** Opening Extract provided block **

Shadowy rebels extend Myanmar’s wars
The little-known Arakan Army, one of the country's newest insurgent outfits, is responsible for rising violence in the country's remote western regions
By
DAVID SCOTT MATHIESON YANGON, JUNE 11, 2017 1:49 PM
Myanmar solders patrol the streets at Thapyuchai village, outside of Thandwe in the Rakhine State. Photo: Reuters/Soe Zeya Tun
The stirring soundtrack of the video ‘Dream in Our Heart’ is accompanied by statements of defiance by ethnic Rakhine soldiers, male and female, of the Arakan Army (AA) from their mountain redoubt in Myanmar’s northern Kachin State.
Army commander Major General Twan Mrat Naing (aka Tun Myat Naing) speaks to the camera: “Our message to Naypyidaw and Burmese army is we will never ever give up, we will fight until we achieve our objective.”
That objective, articulated in the video widely distributed online, is the total liberation of Myanmar’s Rakhine State from “Burmese fascism” and the Myanmar army which has long occupied Rakhine State and oppressed its people.
The little known Arakan Army is unique in that as one of Myanmar’s smallest ethnic armed organizations (EAOs) still fighting the central government, it operates in four ethnic states at either end of this large country: far from ‘home’ in Kachin and northern Shan States, and in the west in the borderlands of Chin and Rakhine State, where many of the groups fighters hail from.
Formed in April 2009, the AA’s central aims are self-determination for the Arakan people, to safeguard national identity and cultural heritage and promote ‘national’ dignity. Its political wing, the United League of Arakan (ULA), was formed soon after the militant wing.
The army partly formed as a response to widespread frustration amongst young Rakhine with the largely moribund Arakan Liberation Party/Army (ALP/A) and its political wing based on the Thailand-Myanmar border, which only ever operated alongside the large Karen National Liberation Army (KNLA) and not for many years in Rakhine State.
The ALP signed the Nationwide Ceasefire Agreement in October 2015, and some of its members have voiced support for the AA and condemned allegations of Myanmar army abuses against its supporters.

** Closing Extract provided block **
** Opening Supplied material block **

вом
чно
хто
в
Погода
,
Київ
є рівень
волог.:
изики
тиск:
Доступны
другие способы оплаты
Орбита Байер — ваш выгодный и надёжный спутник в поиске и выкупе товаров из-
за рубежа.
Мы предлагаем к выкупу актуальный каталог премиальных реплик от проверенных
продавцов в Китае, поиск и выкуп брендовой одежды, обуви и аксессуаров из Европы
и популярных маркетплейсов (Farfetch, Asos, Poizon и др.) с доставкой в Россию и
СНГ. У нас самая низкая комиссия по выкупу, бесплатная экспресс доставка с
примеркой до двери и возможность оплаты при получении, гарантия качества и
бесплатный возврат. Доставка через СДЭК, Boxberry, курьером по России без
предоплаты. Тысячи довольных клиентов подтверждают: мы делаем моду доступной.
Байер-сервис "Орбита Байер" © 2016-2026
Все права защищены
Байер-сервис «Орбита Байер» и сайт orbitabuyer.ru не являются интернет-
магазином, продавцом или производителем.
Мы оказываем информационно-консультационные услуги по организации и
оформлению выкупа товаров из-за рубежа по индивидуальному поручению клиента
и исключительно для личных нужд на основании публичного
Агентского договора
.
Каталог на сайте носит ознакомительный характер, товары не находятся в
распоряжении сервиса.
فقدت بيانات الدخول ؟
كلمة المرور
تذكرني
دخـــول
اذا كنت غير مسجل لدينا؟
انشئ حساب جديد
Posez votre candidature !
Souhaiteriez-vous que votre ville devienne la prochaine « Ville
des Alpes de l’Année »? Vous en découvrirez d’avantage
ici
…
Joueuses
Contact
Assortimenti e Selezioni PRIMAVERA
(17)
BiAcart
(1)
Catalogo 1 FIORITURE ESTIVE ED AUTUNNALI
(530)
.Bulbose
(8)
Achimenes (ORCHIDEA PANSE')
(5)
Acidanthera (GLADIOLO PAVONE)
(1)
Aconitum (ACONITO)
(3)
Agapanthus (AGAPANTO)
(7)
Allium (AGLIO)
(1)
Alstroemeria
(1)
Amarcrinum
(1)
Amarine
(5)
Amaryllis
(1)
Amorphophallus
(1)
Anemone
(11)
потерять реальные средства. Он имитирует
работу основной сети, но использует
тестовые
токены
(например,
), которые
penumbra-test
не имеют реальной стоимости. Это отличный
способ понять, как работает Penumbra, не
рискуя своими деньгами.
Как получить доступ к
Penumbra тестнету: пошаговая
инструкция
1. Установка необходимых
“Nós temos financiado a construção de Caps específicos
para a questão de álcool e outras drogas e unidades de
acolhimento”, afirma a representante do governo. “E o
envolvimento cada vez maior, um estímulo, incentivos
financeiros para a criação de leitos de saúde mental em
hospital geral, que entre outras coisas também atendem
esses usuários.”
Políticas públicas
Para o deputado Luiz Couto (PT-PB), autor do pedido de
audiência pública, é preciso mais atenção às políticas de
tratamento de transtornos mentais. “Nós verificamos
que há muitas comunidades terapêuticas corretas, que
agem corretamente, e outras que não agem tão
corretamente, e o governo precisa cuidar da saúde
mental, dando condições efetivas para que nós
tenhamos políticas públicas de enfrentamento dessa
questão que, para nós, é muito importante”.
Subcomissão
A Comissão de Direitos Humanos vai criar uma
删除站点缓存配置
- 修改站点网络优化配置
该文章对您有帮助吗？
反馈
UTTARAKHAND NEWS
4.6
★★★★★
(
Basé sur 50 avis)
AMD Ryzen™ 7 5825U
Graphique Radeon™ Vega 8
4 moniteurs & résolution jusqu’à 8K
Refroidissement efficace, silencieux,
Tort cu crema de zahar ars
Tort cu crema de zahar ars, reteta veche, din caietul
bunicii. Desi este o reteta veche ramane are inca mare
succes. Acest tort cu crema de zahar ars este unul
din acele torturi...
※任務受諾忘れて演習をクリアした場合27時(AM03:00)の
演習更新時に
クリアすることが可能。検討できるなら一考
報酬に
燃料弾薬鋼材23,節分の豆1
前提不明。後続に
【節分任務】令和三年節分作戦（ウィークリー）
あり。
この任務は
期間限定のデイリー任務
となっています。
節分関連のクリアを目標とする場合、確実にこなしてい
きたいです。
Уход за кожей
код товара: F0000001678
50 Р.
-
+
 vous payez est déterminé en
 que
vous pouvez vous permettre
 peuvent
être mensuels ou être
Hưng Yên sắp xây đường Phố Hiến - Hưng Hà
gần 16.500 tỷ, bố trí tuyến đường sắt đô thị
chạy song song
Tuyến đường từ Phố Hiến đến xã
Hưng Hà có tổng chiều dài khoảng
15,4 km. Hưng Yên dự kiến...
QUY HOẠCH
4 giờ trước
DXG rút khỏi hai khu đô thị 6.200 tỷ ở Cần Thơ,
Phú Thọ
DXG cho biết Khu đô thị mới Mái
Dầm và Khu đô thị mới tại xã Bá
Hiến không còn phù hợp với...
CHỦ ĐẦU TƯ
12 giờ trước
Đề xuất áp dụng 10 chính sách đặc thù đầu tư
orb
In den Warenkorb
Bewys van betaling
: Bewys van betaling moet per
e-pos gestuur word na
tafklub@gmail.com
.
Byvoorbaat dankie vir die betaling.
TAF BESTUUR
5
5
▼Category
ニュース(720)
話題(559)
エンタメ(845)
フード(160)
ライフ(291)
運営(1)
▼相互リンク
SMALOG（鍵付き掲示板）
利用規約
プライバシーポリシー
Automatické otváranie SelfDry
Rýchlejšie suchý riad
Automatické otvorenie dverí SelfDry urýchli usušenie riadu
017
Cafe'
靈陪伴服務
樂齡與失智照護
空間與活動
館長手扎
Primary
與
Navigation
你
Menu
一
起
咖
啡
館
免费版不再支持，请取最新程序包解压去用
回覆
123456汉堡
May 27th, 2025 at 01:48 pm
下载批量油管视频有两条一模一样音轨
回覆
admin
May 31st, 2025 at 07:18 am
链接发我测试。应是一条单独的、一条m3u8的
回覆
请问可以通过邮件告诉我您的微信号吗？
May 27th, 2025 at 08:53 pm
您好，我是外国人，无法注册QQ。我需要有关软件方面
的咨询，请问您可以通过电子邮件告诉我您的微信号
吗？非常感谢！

** Closing Supplied material block **

_Exercise details:_ Continue the article about the Arakan Army, picking up right after its last sentence.

_Exercise answer:_
Most international understanding of ethnic Rakhine grievances stem from the long persecution of Rohingya Muslims and communal violence which rocked the state in 2012. But this obscures long-standing resentment of decades-long of neglect by the Myanmar state which has made Rakhine State one of Myanmar’s least developed and poverty wracked areas.
Migrants collect rainwater at a temporary refugee camp near Kanyin Chaung jetty, in Myanmar’s Rakhine State, June 4, 2015. Photo: Reuters/Soe Zeya Tun
The AA explicitly uses the colonial era Arakan terminology, rejecting ‘Rakhine’ as a Myanmar term that implicitly sees the Rakhine as second class citizens, and that fuels broader Myanmar ridicule of the Rakhine as yokels who speak a tortured dialect of the Burmese language, akin to the dismissal of people from the Deep South in the United States.
The Kingdom of Arakan was sacked by the Myanmar kings in the 15th Century, and evidence of this rich cultural heritage is preserved in the ancient ruins of Mrauk-U.
Drawing on disaffected migrant workers from the Hpakant jade mines, the AA was hosted and trained by the Kachin Independence Army, one of Myanmar’s oldest and most sophisticated insurgent groups. Within two years, the AA was on the frontline alongside its Kachin allies, after the 17-year ceasefire between the Kachin and government collapsed in 2011, leading to heavy fighting which displaced over 100,000 civilians, hundreds of civilian casualties and destroyed villages, and combatant casualties numbering in the several thousand.
The AA operates in Northern Shan State as part of the Northern Alliance, which includes the Kokang-Chinese Myanmar Democratic Alliance Army (MNDAA), the Ta-ang National Liberation Army (TNLA), and Brigades 4 and 6 of the Kachin Independence Army. Underscoring the bewildering relationships of the Myanmar civil war, the Arakan Army also operated alongside ethnic-Myanmar soldiers of the All Burma Students Democratic Front (ABSDF) until that group signed the Nationwide Ceasefire Agreement (NCA) in October 2015.
The alliance has markedly stepped up operations against government targets, including the November 20, 2016 attack on the China-Myanmar border trade city of Muse, in which several civilians were killed and injured, bridges blown up, and the subsequent seizing of the border town of Mong Ko, before alliance fighters were driven from the town by the Tatmadaw’s use of heavy artillery and air-strikes.
The Northern Shan State fighting has been largely eclipsed by international attention on the repression of the Rohingya Muslims in Rakhine State, but it seizes domestic attention far more because of its marked intensification in recent years.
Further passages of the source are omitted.